We will still have stories the first two weeks of December, and then we'll be back on Tuesday, January 20, 2015, for the rest of the year.

Deal? Deal. And really looking forward to another year of wonderful micro-fiction. Thanks, again, to you all for supporting this endeavor.

Best,
Elizabeth + Rob

CAN'T YOU FEEL THE HEAT BETWEEN US — SAMANTHA MEMI

I drove fast. The tires burned. I felt sorry for the tires. Not for the engine, only the tires. The tires came from a tree, a tree that had been bled, my tires were made from the blood of a tree. What could my engine have to compare with that? The full moon glimmered on the wet black road. Red eyes glittered from the forest. Were they the eyes of trees angry at my burning tree blood because of my impatience and love of speed. Did my tires scream to the trees Help! We’re burning our way to Hell. And the trees rustle, and the foxes and owls plan their revenge on the girl in the red sports car who drove so fast it hurt her tires, made them screech and smoke. Were the owls and foxes, weasels and rats planning an attack? Would I turn a bend at 100 miles an hour and find across the road a tree with red eyes glaring and no time to brake. 
            I turned into a bend, tires screeching. In the road a body, tyre marks clear and matte, streaked in the wet; tires which had found their way to Hell. I swerved to avoid the body lying there, unmoving, dead. My tires slid along the road. I twisted the steering wheel hard, and harder, and scratched up the bank and hit a tree. The tree screamed. The car twisted up into the air and spun round, engine roaring, wheels spinning, tires cooling, and came down to earth and I was flung out through the windscreen and landed in the road, splayed, unmoving, dead.
            I lay there.
            Any time soon I would come round the corner and see me in the road and swerve and crash.


Samantha Memi lives in London where she bakes cakes and eats them.

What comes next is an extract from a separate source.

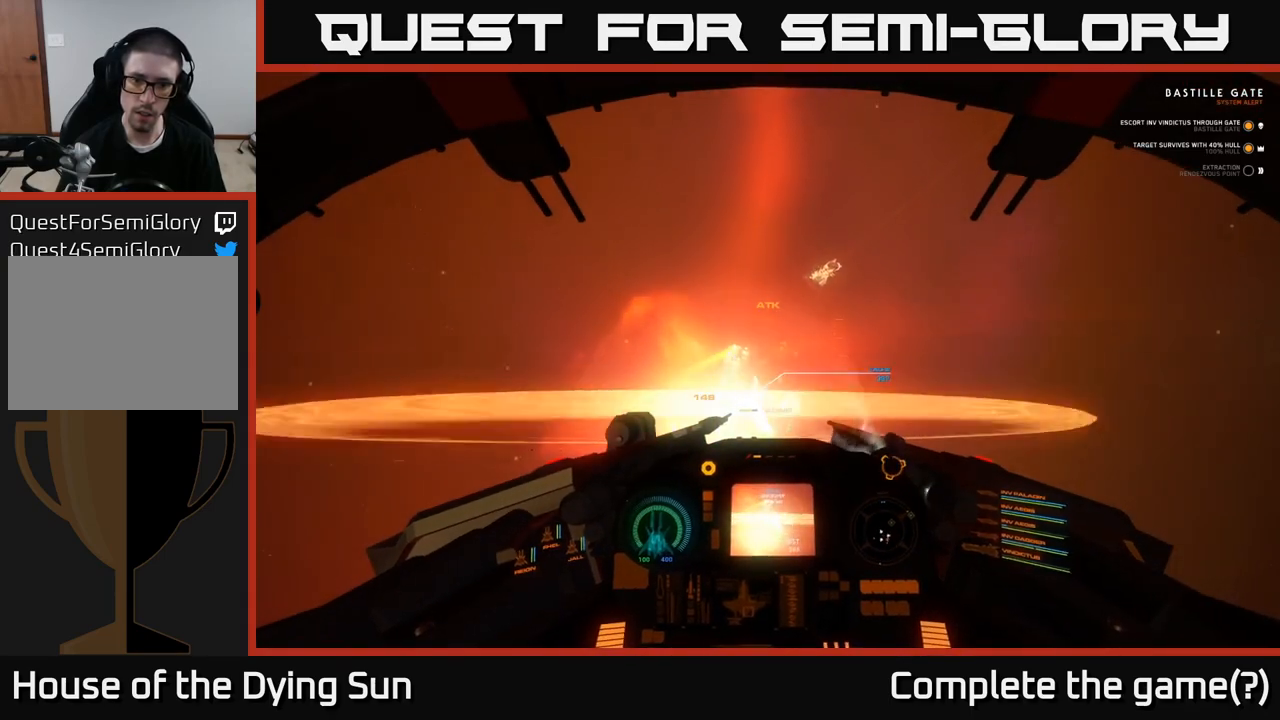
{"buttons": ["L3"], "left_stick": "left", "right_stick": "up-right", "events": [[150, "left_stick", "left"], [200, "right_stick", "center"], [350, "left_stick", "center"], [400, "right_stick", "up-right"], [500, "left_stick", "left"]]}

Her stories have been published in magazines and can be read at http://samanthamemi.weebly.com.

THE SABBATH BRIDE — CHARLES BANE, JR.

"Let us turn", the rabbi said by rote, "and welcome the Sabbath Bride." Arnold  put the full weight of his right leg on his cane, and turned; his wife did not appear. It was no one's business if she was detained.
            He walked her, her elbow in his palm, to the corner diner. Better to know each other a little before going in to Radio City.  A boy came by and muttered, " dirty Jews," and Arnold wheeled and punched hard. The Slav fell, his mouth bloody. Arnold leaned over him. "Do you know me?" he asked. The boy nodded. "You know I live there, at 369 Walnut Street?"  Again a nod,  hand on swollen lips. "And you are Krzysztof, the baker's son," said Arnold, "and if you tell your father or brothers about this, I'll do it again. Do you understand?"
            Arnold turned and walked Miriam to their first date. They walked into the diner and found a table. He felt ashamed then. Quietly, Miriam said, "There's blood on your shirt."  He looked down and she disappeared.
            Alone, he cursed, and then cursed again. "Why did you have to behave like that?  Scare off that pretty girl?"
            Miriam slid into the chair opposite him, napkins wetted in the restroom. "Lean forward," she said.
            Arnold painfully turned again in the sanctuary, and faced the front.


Charles Bane, Jr. is the American author of The Chapbook (Curbside Splendor, 2011) and Love Poems (Kelsay Books, 2014). His work was described by the Huffington Post as "not only standing on the shoulders of giants, but shrinking them."  Creator of The Meaning Of Poetry series for The Gutenberg Project, he is a current nominee as Poet Laureate of Florida. Find him online at http://www.charlesbanejr.com.

AVOIDANCES — J. ALAN MONTROSE

After our battalion redeployed from Iraq we got thirty days of leave before we had to go back to work. I went home to my parent’s house where my mom and dad threw a big party for me. They invited all my relatives and some neighbors. One of the neighbors was the old guy that lived a few houses down the street. I used to mow his yard when I was in high school. He asked me if I killed anyone in Iraq. I wasn’t really sure what to say so I told him that he wasn’t supposed to ask me that question. The old man took a drink from his beer can and asked me why not. I guess mostly because it didn’t feel right to answer it, so I just said that it was some sort of unwritten rule that you don’t ask soldiers if they’ve killed anyone in combat. He laughed and said it was a rhetorical question anyway. Sort of like asking if it was hot in Iraq. He took another drink from his beer and said people weren’t supposed to ask him rhetorical questions when he came home in 1968 either.


J. Alan Montrose is an Iraq War Veteran who lives in Wahlheimat, Germany. He holds a Bachelor degree from the University of Georgia, Athens, and a Masters from the Universität Hamburg Germany. His work has appeared in War, Literature & the Arts, The Subterranean Quarterly, Knee Jerk, The Chattahoochee Review, as well as the German literature review Titel-Magazin. He currently lectures at the Catholic University of Eichstätt-Ingolstadt.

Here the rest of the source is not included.